Auf behördlicher Ebene sei die Zusammenarbeit indes hervorragend. Das gelte über klassische Amtsgeschäfte heraus. Amhof erklärt, dass man die auf Chamer Gemeindegebiet betriebenen, kostenpflichtig ausleihbaren E-Trottinette derzeit nicht bis zur Haltestelle Rigiblick nutzen kann – beziehungsweise nur mit einem grossen Nachteil: «Entweder man stellt die Trottis innerhalb der Chamer Grenzen ab, oder man stellt sie in Steinhausen ab und zahlt permanent weiter, weil man sich dort nicht ausloggen kann.» Mit Unterstützung der Chamer Amtskollegen seien nun Gespräche mit dem Anbieter der Gefährte aufgenommen worden. Dies, um den Perimeter die paar Meter über die Gemeindegrenze hinaus zur Haltestelle zu erweitern. Markus Amhof ist guter Dinge, dass das klappt. So dürfte die Chamer Städtlerallmend beziehungsweise dieser Teil des Steinhauser Hinterbergs auch aus Trottinett-Fahrer-Optik wohl bald als ein Raum betrachtet werden.

Vom Sumpf- zum Gewerbegebiet – die Geschichte

Die Städtlerallmend war lange vor allem eine sumpfige Ödnis ohne besonderen Wert. Bis die Gemeinde Cham beschloss, mehr Industrie anzusiedeln, um sich steuerlich nicht von einzelnen Grossfirmen abhängig zu machen. So steht es in Hermann Steiners Ortschronik, die überdies verrät, dass die Firma Gebrüder J. und A. Gretener sich als Erste auf der Städtlerallmend niederliess. Der Hersteller von Textilspulen war ab 1965 der Vorläufer der Velofabrik Gretener.

In den 1970er-Jahren ging es vor dem Hintergrund der entstehenden Autobahn von und nach Gisikon/Root Schlag auf Schlag. 1972 zog Balz Ettmüller mit seiner Citroën-Vertretung aus Baar nach Cham, ein Jahr später eröffnete die Autorondo AG, die spätere Amag Retail. Im selben Jahr reagierte die Post mit einer Paketsammelstelle für Geschäftskunden auf den Zuwachs. Auch die Immobilienfirmen und Generalunternehmer liessen nicht lange auf sich warten. 1980 verkaufte die damals noch in Baar beheimatete Aula AG Gewerbe- und Büroflächen im Stockwerkeigentum, wie auf Zeitungsinseraten zu sehen ist. Die gleiche Quelle verrät, dass auch die Alfred Müller AG von Baar aus auf der Städtlerallmend aktiv wurde. So warb sie beispielsweise 1987 für Mietobjekte in ihrem neuen Büro- und Gewerbegebäude an der Hinterbergstrasse. Der Quadratmeterpreis betrug je nach Geschoss 60 bis 90 Franken – im Jahr.

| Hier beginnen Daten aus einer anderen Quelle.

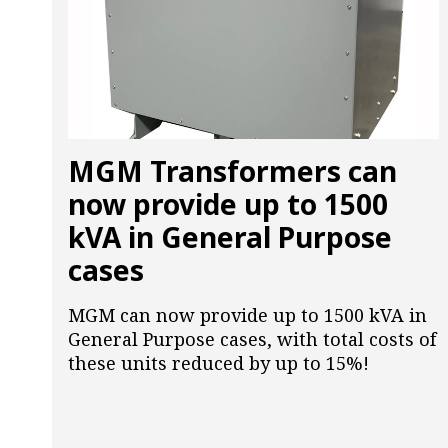
MGM Transformers can
now provide up to 1500
kVA in General Purpose
cases
MGM can now provide up to 1500 kVA in
General Purpose cases, with total costs of
these units reduced by up to 15%!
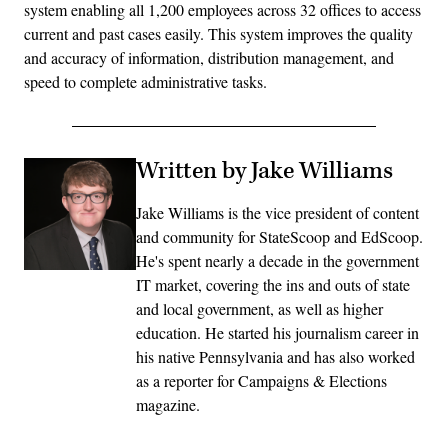
system enabling all 1,200 employees across 32 offices to access
current and past cases easily. This system improves the quality
and accuracy of information, distribution management, and
speed to complete administrative tasks.
Written by Jake Williams
Jake Williams is the vice president of content
and community for StateScoop and EdScoop.
He's spent nearly a decade in the government
IT market, covering the ins and outs of state
and local government, as well as higher
education. He started his journalism career in
his native Pennsylvania and has also worked
as a reporter for Campaigns & Elections
magazine.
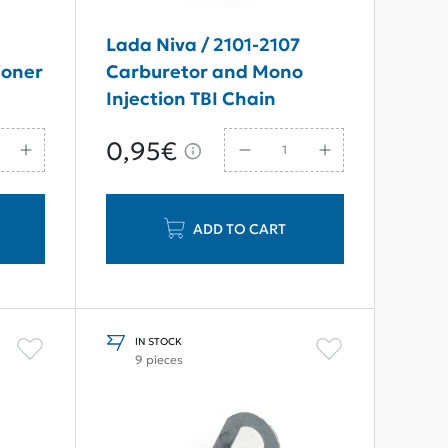
Lada Niva / 2101-2107
ioner
Carburetor and Mono
Injection TBI Chain
Tensioner Pivot Collet
0,95€
ADD TO CART
IN STOCK
9 pieces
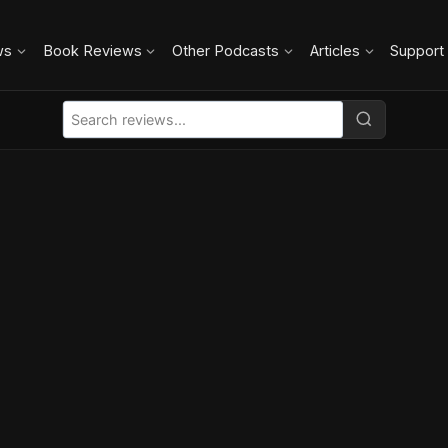
ws
Book Reviews
Other Podcasts
Articles
Support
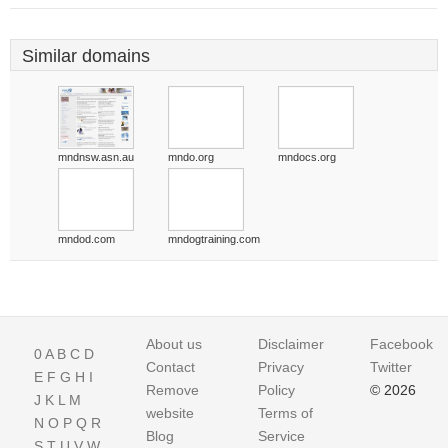
Similar domains
mndnsw.asn.au
mndo.org
mndocs.org
mndod.com
mndogtraining.com
About us
Disclaimer
Facebook
0
A
B
C
D
Contact
Privacy
Twitter
E
F
G
H
I
Remove
Policy
© 2026
J
K
L
M
website
Terms of
N
O
P
Q
R
Blog
Service
S
T
U
V
W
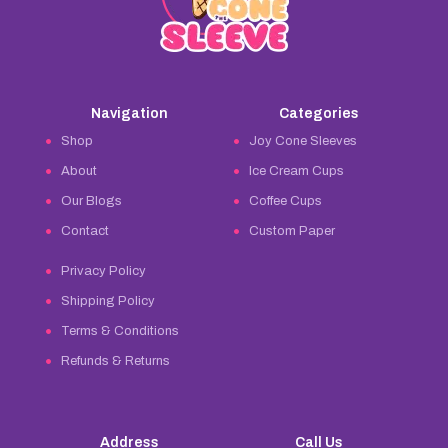
Navigation
Categories
Shop
Joy Cone Sleeves
About
Ice Cream Cups
Our Blogs
Coffee Cups
Contact
Custom Paper
Privacy Policy
Shipping Policy
Terms & Conditions
Refunds & Returns
Address
Call Us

Eine Firma von Weltruf, die ein tragisches Ende fand

Währenddessen hatte die PPC Electronic AG an der Riedstrasse ihren weltweiten Siegeszug angetreten. Die Produzentin von Halbleiterplatten erreichte im Jahr 2000 einen Umsatz von 120 Millionen Franken und beschäftigte über 500 Angestellte. Nach den Anschlägen in den USA 2001 brach die Nachfrage ein, und die Firma darbte bis zum Konkurs im Jahr 2012. Da hatte das Gewerbegebiet bereits ein anderes Gesicht angenommen: als Einkaufsort. Dies, obwohl die Gemeindepräsidenten von Steinhausen und Cham 2001 öffentlich und voller Überzeugung verkündet hatten, dass die Städtler­allmend «gebaut» sei und insbesondere keine weiteren Grossverteiler mehr zugelassen werden sollten. Wie so oft hatte die Marktwirtschaft anderes im Sinn. Nur drei Jahre später baute Coop die bestehende Tankstelle mit Verkaufsladen und kündigte Pläne für einen grossen Lebensmittelladen an. 2008 eröffnete Aldi in der ehemaligen Velofabrik einen weitläufigen Laden, im Jahr 2019 zog Lidl nach. Und als Nächstes wird ein Coop-Einkaufscenter entstehen.

Die kantonale Volkswirtschafts­direktion schätzt, dass auf der Städtler­allmend derzeit 1200 Firmen und 6500 Arbeitsplätze vorhanden sind.